*HOW TO COMPLETE THIS TASK:* Exact repetition of the data is the whole task.

*DATASET RECORDS:*

# # # #

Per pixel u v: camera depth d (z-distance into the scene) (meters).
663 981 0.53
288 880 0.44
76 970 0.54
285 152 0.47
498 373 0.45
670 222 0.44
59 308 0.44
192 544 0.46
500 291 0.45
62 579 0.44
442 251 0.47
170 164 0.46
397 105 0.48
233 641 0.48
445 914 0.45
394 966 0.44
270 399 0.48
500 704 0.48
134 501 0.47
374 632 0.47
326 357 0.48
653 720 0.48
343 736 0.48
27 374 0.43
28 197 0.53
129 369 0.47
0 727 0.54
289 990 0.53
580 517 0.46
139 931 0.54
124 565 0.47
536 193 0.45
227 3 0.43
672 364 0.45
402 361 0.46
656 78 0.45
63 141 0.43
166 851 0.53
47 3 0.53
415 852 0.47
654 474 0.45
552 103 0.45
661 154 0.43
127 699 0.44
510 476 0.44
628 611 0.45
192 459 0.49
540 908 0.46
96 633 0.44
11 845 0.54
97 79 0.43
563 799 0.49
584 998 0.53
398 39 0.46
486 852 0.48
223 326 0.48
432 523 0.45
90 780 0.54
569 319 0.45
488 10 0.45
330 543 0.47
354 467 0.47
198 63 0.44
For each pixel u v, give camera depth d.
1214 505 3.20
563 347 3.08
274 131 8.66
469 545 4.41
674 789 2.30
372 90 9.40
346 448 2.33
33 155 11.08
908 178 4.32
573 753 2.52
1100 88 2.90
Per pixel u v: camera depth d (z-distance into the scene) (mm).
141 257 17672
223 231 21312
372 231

# # # #

*TASK RESPONSE:*
Per pixel u v: camera depth d (z-distance into the scene) (meters).
663 981 0.53
288 880 0.44
76 970 0.54
285 152 0.47
498 373 0.45
670 222 0.44
59 308 0.44
192 544 0.46
500 291 0.45
62 579 0.44
442 251 0.47
170 164 0.46
397 105 0.48
233 641 0.48
445 914 0.45
394 966 0.44
270 399 0.48
500 704 0.48
134 501 0.47
374 632 0.47
326 357 0.48
653 720 0.48
343 736 0.48
27 374 0.43
28 197 0.53
129 369 0.47
0 727 0.54
289 990 0.53
580 517 0.46
139 931 0.54
124 565 0.47
536 193 0.45
227 3 0.43
672 364 0.45
402 361 0.46
656 78 0.45
63 141 0.43
166 851 0.53
47 3 0.53
415 852 0.47
654 474 0.45
552 103 0.45
661 154 0.43
127 699 0.44
510 476 0.44
628 611 0.45
192 459 0.49
540 908 0.46
96 633 0.44
11 845 0.54
97 79 0.43
563 799 0.49
584 998 0.53
398 39 0.46
486 852 0.48
223 326 0.48
432 523 0.45
90 780 0.54
569 319 0.45
488 10 0.45
330 543 0.47
354 467 0.47
198 63 0.44
For each pixel u v, give camera depth d.
1214 505 3.20
563 347 3.08
274 131 8.66
469 545 4.41
674 789 2.30
372 90 9.40
346 448 2.33
33 155 11.08
908 178 4.32
573 753 2.52
1100 88 2.90
Per pixel u v: camera depth d (z-distance into the scene) (mm).
141 257 17672
223 231 21312
372 231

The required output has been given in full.